# Black Cruze, Red Calipers



## iKermit (Dec 13, 2010)

Red/Black= ME GUSTA

It will look good, orange too but maybe that's too out there.


----------



## jblackburn (Apr 14, 2012)

I would do this if I didn't have drums. And black wheels.


----------



## IROCZILLA (Jun 29, 2012)

ErikBEggs said:


> Any of you with a Black Cruze and Alloy wheels (any size) can I get a pic of red Calipers? Thanks.
> 
> Thinking of doing this... not sure yet though. If any of you elected a different color (Black, Yellow) for Caliper paint please feel free to show as well! I'm strongly considering either Red or Black. Black would be nice and subtle.. would show with the stock LTZ wheels. Red is a bit loud but it would match.. it always matches because of the tail lights.


Yellow calipers...to match your bowtie and plate


----------



## Rocky87 (Apr 28, 2013)

jblackburn said:


> I would do this if I didn't have drums. And black wheels.


I feel your pain


----------



## XtremeAaron (Jan 22, 2012)

Erik you love that ugly yellow on your bow ties and ugly license plate so why not ugly yellow!?


----------



## ErikBEggs (Aug 20, 2011)

LOL!! So who here is good at photoshop??!?!

You know what would suck though, what if I leave New York and my Gold Plate? Then what??!


----------



## eluntyx (Jun 13, 2013)

Here is mine. Dont mind the dirt car and zip tied bumper.
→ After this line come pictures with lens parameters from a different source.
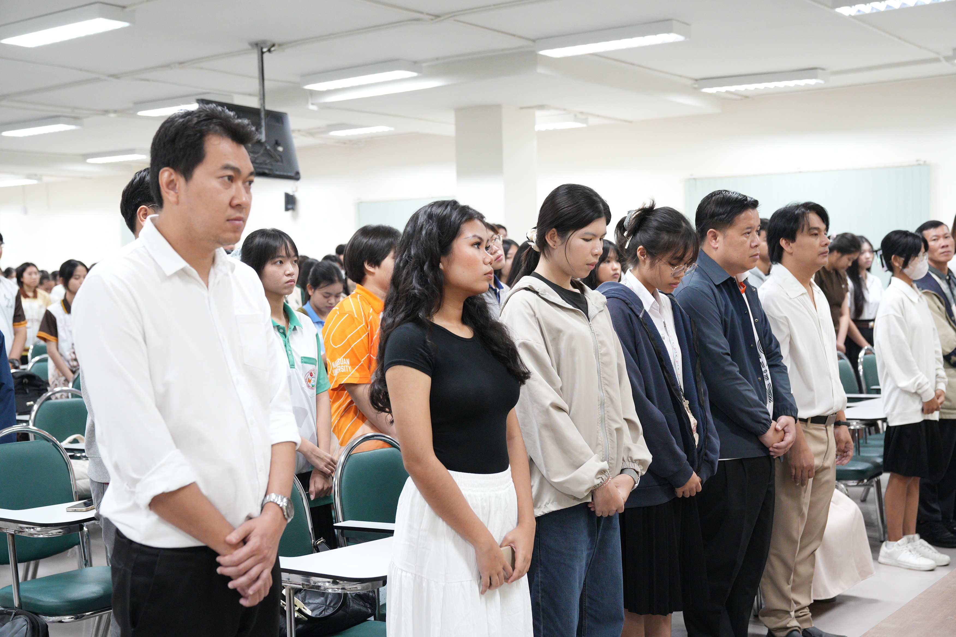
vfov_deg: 30.5
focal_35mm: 44
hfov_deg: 44.5
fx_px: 1168
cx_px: 478
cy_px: 318
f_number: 4
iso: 5000
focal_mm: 44
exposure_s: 1/100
Such is life.

I like the front, and i think the drum brakes are an abyss of junk.


----------



## Chris2298 (Aug 1, 2012)

I've got say, the twist ties are pretty **** ingenuitive, and if they weren't blue I wouldn't have noticed...


----------



## rmass09 (Apr 17, 2011)

eluntyx said:


> Here is mine. Dont mind the dirt car and zip tied bumper. Such is life.
> 
> I like the front, and i think the drum brakes are an abyss of junk.


You should get red Zip Ties then it will sorta match, also those zip ties are very nicely spaced. good job working with what you had!


----------



## Poje (Aug 2, 2012)

ErikBEggs said:


> Any of you with a Black Cruze and Alloy wheels (any size) can I get a pic of red Calipers? Thanks.
> 
> Thinking of doing this... not sure yet though. If any of you elected a different color (Black, Yellow) for Caliper paint please feel free to show as well! I'm strongly considering either Red or Black. Black would be nice and subtle.. would show with the stock LTZ wheels. Red is a bit loud but it would match.. it always matches because of the tail lights.
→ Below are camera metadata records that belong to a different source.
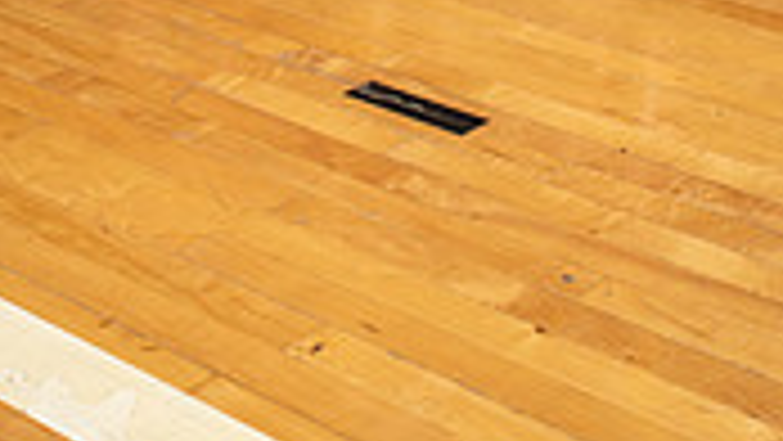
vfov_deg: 11.0
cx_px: 594
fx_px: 1973
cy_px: -562
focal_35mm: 95
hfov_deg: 22.2
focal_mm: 35
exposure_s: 1/250
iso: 320
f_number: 6.3
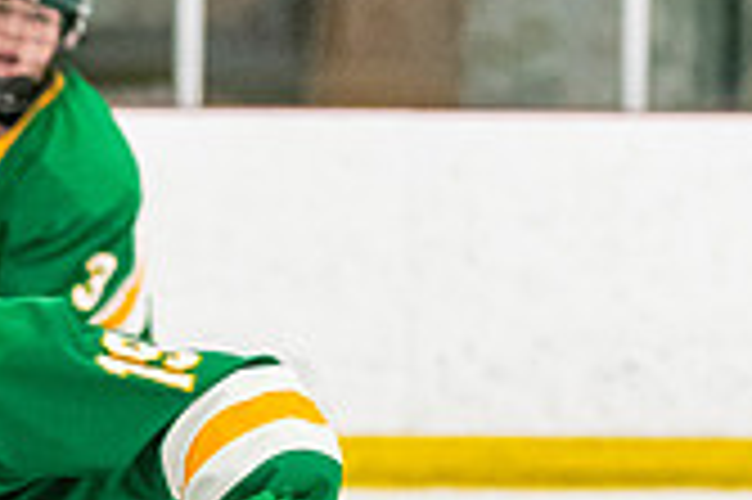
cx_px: -890
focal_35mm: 490
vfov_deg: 2.8
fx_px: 10225
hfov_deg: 4.1
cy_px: 477
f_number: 2.8
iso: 3200
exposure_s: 1/800
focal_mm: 92
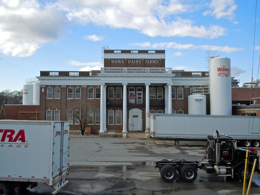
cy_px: 98
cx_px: 130
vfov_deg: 42.9
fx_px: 248
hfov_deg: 55.4
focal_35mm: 33
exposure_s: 1/500
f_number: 4
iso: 100
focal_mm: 5.9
The ZZP brakes i have installed have Red powder coated Calipers and because of that i almost didnt buy them.

I dont like flashy stuff, i even thought of having them re-powder coated Black, but when i saw them installed on the Car, i realised that since i had a RS RED LOGO on the side, the Red calipers went really well with them and it looked good !

You have an RS too and just because of that logo it wont look out of place.


----------



## WhiteAndBright (Mar 4, 2013)

I had a jar of caliper paint left over from about 6 years ago and it went on fine and looks great.. Hope this helps..


----------



## alyupe11 (Jun 9, 2013)

Black with the red looks good...


----------